* **Document text**:
#####

I'm far from an authority but it seems to me that at 3/16" you are done turning and once they warp which as the others said, they will, you won't really be able to sand effectively with the lathe on. I haven't turned any green softwoods but if you turn green hardwood to 3/16" consistently through the piece it won't normally crack even if you dry it in open air. 
All that being said, I'd consider sanding one up, put some finish on it, turn off the tenon and call it done. Just my 2 cents. Sounds like you've got plenty of wood to experiment with though. Good luck.


----------



## WillemJM (Aug 18, 2011)

Bonanza35 said:


> I'm far from an authority but it seems to me that at 3/16" you are done turning and once they warp which as the others said, they will, you won't really be able to sand effectively with the lathe on. I haven't turned any green softwoods but if you turn green hardwood to 3/16" consistently through the piece it won't normally crack even if you dry it in open air.
> All that being said, I'd consider sanding one up, put some finish on it, turn off the tenon and call it done. Just my 2 cents. Sounds like you've got plenty of wood to experiment with though. Good luck.


Thx

I tried sanding the first bowl, but the wood is so wet, it clogged the 60 grit paper immediately. Also being so wet, the fibers between the growth rings are very soft, so I did not try wet sanding with water. I guess we will learn, I will take them out of the paper bags in a month or so and post back here.


----------



## wildwood (Jan 25, 2011)

Dealing with early-late wood creates a few problems even after wood dries a bit. If you are dealing with pinesap or pitch further complicates the problem. That is why lot of turners avoid pine. 

Have a lot of Long Leaf Pine here and never messed with it. Depending upon time of year cut that stuff will end seal itself almost. Have been tempted more than once to grab some and turn it. Yellow Poplar almost as bad for torn end grain while turning.


----------



## WillemJM (Aug 18, 2011)

wildwood said:


> Dealing with early-late wood creates a few problems even after wood dries a bit. If you are dealing with pinesap or pitch further complicates the problem. That is why lot of turners avoid pine.
> 
> Have a lot of Long Leaf Pine here and never messed with it. Depending upon time of year cut that stuff will end seal itself almost. Have been tempted more than once to grab some and turn it. Yellow Poplar almost as bad for torn end grain while turning.

#####

Data items
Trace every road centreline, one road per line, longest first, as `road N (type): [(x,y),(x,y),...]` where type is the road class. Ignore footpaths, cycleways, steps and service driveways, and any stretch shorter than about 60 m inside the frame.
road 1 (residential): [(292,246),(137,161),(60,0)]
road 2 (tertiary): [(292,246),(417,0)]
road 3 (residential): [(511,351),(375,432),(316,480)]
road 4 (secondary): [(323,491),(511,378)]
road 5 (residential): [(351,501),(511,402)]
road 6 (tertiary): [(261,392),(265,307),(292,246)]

#####

* **Task requirements**:
1. In the woodturning thread, what grit of sandpaper clogged immediately when the first bowl was sanded?
2. Repeat the woodturning thread word for word from "I tried sanding" to "post back here.".

* **Outputs for the tasks**:
1. The 60 grit paper clogged immediately.

2.
I tried sanding the first bowl, but the wood is so wet, it clogged the 60 grit paper immediately. Also being so wet, the fibers between the growth rings are very soft, so I did not try wet sanding with water. I guess we will learn, I will take them out of the paper bags in a month or so and post back here.